## 引文
##############################
脉冲梯度的处理 - Githubissues

Yanqi-Chen commented 3 years ago

二值脉冲本应用bool类型表示，能够极大的节省显存。但由于PyTorch的bool类型不支持携带梯度，需要设法重写梯度的机制。

fangwei123456 commented 3 years ago

需要先测试一下是不是真的节省了显存。。

ZulunZhu commented 3 years ago

在这片文章“LISNN: Improving Spiking Neural Networks with Lateral Interactions for Robust Object Recognition”的源码里面，他们的LIFnode仅仅写了梯度前向和后向机制，速度的确快了很多，我觉得这个应该是可以加快速度的。

另外求问，单层全连接层+LIF效果的确不错，但是两层以上（比如conv_fashion_mnist.py）的话，貌似由于各层脉冲频率发射的问题，梯度更新没有效果，训练准确率不到20%，请问这里的超参是怎么调的呢？尝试使用了默认值发现没有效果。

fangwei123456 commented 3 years ago

@ZulunZhu 他们的实现方式和我们的类似，实测速度更快吗 https://github.com/Delver-of-Squeakrets/LISNN/blob/a099a9c0d7f20073cde4b368cd3de4a4d2df30ad/LISNN.py#L7

ZulunZhu commented 3 years ago

除开他的contribution之一，加了个lateral interaction（邻居信息），他们的SNN跟spikingjelly是一样的（他们少了个reset过程），fire的过程以及不可导的问题分别用forward和backward实现，可能是少了LIF layer层，少了很多变量的缘故，确实要快一些

Yanqi-Chen commented 3 years ago

框架里的Python版本神经元用的是nn.Module而不是LISNN代码里的torch.autograd.Function来写神经元的状态更新，这两个似乎性能区别不大？我记得早期SpikingFlow版本是类似forward和backward分开写的。 @fangwei123456

fangwei123456 commented 3 years ago


from spikingjelly.clock_driven import surrogate, neuron
import torch
from spikingjelly.cext import cal_fun_t

device = 'cuda:0'

T = 64
N = 128
x = torch.rand([T, N], requires_grad=True, device=device)
##############################
## 任务要求
从脉冲梯度处理讨论帖的最后一行往下接着写。 这些记录用不到。
##############################
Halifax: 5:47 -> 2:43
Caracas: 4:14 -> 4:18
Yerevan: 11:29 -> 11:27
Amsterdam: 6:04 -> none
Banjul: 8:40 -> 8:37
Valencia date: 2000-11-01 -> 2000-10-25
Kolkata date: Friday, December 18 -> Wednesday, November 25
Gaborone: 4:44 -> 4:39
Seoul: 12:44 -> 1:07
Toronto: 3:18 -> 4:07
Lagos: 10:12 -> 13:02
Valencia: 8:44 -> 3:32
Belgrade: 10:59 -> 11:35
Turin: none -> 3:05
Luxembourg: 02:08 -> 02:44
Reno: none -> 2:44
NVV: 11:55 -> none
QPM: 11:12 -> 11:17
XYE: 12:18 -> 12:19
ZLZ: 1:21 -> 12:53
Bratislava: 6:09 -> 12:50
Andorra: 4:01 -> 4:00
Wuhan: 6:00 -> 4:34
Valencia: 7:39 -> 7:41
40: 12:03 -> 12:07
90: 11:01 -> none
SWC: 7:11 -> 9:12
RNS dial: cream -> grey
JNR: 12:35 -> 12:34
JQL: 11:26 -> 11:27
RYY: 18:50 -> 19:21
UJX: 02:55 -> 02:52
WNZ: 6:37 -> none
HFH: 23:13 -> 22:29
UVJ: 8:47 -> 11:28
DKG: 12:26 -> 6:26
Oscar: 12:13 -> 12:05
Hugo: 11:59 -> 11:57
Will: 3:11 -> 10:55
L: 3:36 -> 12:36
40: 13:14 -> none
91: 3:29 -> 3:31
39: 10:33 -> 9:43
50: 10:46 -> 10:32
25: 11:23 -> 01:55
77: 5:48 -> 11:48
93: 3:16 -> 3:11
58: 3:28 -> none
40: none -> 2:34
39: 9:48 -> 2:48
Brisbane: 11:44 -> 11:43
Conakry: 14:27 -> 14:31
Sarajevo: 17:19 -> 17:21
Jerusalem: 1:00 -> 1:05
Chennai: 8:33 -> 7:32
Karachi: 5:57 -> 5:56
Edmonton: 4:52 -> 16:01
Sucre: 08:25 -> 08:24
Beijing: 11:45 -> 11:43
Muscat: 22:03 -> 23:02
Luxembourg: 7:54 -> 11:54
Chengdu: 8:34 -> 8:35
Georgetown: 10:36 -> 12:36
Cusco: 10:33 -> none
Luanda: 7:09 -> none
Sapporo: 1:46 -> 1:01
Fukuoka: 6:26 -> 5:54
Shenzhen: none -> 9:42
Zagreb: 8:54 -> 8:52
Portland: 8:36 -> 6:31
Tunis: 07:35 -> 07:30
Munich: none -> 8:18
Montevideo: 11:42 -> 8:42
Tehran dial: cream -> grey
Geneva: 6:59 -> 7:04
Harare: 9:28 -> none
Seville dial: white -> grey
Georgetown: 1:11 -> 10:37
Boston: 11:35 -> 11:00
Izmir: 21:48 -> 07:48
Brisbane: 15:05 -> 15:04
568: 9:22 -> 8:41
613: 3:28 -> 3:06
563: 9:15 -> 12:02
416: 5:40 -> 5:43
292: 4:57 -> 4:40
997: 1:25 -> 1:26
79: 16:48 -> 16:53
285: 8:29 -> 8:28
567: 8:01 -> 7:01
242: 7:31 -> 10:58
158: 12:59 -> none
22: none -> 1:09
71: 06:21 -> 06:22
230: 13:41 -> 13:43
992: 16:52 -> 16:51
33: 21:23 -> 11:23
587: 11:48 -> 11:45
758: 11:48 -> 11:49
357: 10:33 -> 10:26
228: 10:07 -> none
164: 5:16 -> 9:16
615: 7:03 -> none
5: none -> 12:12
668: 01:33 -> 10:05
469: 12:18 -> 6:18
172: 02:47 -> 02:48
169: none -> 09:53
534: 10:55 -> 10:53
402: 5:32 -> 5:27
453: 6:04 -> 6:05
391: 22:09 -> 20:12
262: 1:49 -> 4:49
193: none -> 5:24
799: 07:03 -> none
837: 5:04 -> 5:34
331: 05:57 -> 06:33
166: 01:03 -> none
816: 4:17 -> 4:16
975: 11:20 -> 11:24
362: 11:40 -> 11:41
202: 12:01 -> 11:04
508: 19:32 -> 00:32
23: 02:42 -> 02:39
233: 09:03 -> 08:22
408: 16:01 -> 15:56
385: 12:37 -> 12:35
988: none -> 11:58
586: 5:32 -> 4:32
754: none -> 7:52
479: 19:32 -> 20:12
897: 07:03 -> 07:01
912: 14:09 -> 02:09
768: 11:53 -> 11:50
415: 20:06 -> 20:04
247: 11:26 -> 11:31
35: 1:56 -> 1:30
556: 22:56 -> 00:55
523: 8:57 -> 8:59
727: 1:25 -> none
##############################
## 输出
thresh, lens, decay = (1.0, 0.5, 0.5)

class ActFun(torch.autograd.Function):

    @staticmethod
    def forward(ctx, input):
        ctx.save_for_backward(input)
        return input.gt(thresh).float()

    @staticmethod
    def backward(ctx, grad_output):
        input, = ctx.saved_tensors
        grad_input = grad_output.clone()
        temp = abs(input - thresh) < lens
        return grad_input * temp.float()

act_fun = ActFun.apply

def mem_update(x, mem, spike):
    mem = mem * decay * (1. - spike) + x
    spike = act_fun(mem)
    return mem, spike

x = x.detach()
x.requires_grad_(True)

def lisnn_lif_fpbp(x):
    mem = 0.
    spike = 0.
    y = 0.
    for t in range(T):
        mem, spike = mem_update(x[t], mem, spike)
        y += spike
    y.sum().backward()

print('LISNN', cal_fun_t(32, device, lisnn_lif_fpbp, x))

class FuseLIFNode(neuron.LIFNode):
    def reset(self):
        super().reset()
        self.spike = 0.
    def forward(self, x: torch.Tensor):
        self.v = self.v / self.tau * self.spike + x
        self.spike = self.surrogate_function(self.v)
        return self.spike

x = x.detach()
x.requires_grad_(True)
lif = FuseLIFNode(tau=2.0, surrogate_function=act_fun)
lif.to(device)

def sj_lif_fpbp(lif, x):
    y = 0.
    for t in range(x.shape[0]):
        y += lif(x[t])
    y.sum().backward()
    lif.reset()

print('SJ FuseLIF', cal_fun_t(32, device, sj_lif_fpbp, lif, x))
x = x.detach()
x.requires_grad_(True)
class SJLIFNode(neuron.LIFNode):
    def neuronal_fire(self):
        self.spike = self.surrogate_function(self.v)
        # 阈值被包含在act_fun中了

lif = SJLIFNode(tau=2.0, surrogate_function=act_fun)
lif.to(device)
print('SJ LIF', cal_fun_t(32, device, sj_lif_fpbp, lif, x))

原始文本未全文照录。